The White Swan Inn, White Swan Court, Church Street, Monmouth, Monmouthshire, south-east Wales, is an eighteenth-century former coaching inn. The building is Grade II* listed as of 27 June 1952. It is one of 24 buildings on the Monmouth Heritage Trail.

==History==
The building is of three storeys, with a prominent bay window on the ground floor, and faced with white stucco which dates from the early nineteenth century. There was an earlier inn, the Swan and Falcon, on this site from at least 1709, but by 1774 it was known as the White Swan. The inn, and surrounding court, were rebuilt in 1839, following the redevelopment of Priory Street, a reconstruction to which the prolific Monmouth architect George Vaughan Maddox contributed. It had a coach entrance from Priory Street when the new by-pass was built, and this archway provides one entrance to what is now White Swan Court, with the other entrance from narrow Church Street. The name probably refers to Mary de Bohun, who gave birth to Henry V in Monmouth Castle – the heraldic badge of the Bohun family was the Bohun swan, a swan collared and chained.

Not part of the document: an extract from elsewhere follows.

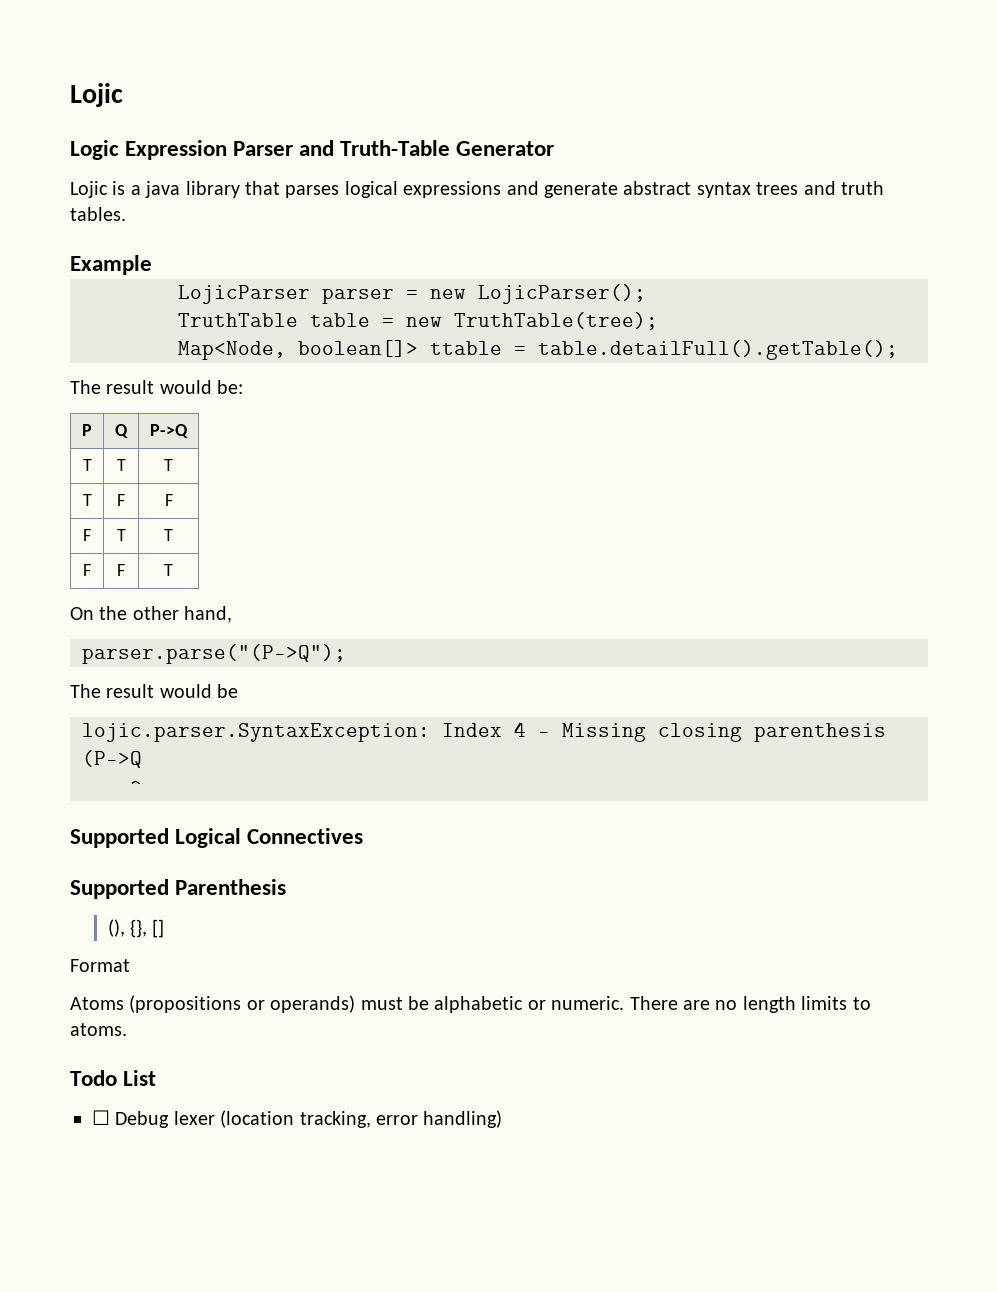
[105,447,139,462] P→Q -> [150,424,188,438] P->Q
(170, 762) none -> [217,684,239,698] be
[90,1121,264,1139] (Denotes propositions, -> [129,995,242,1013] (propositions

The White Swan was appropriated for a billet by a Troop of the 12th Lancers when the Chartist Trials took place in the Shire Hall in 1840. This event caused great consternation amongst the "respectable folk" of the town who feared a revolution and thought that the Lancers were there to protect them. The hotel continued until the late 1950s, and its lead sign of a swan was still displayed here until stolen some years ago. Now the courtyard provides for a pleasant collection of shops, a coffee house and a cafe bistro. In Church Street, the rather irregular bow window to the chemists by the entrance to White Swan Court, which the poet laureate John Betjeman said "must never be demolished".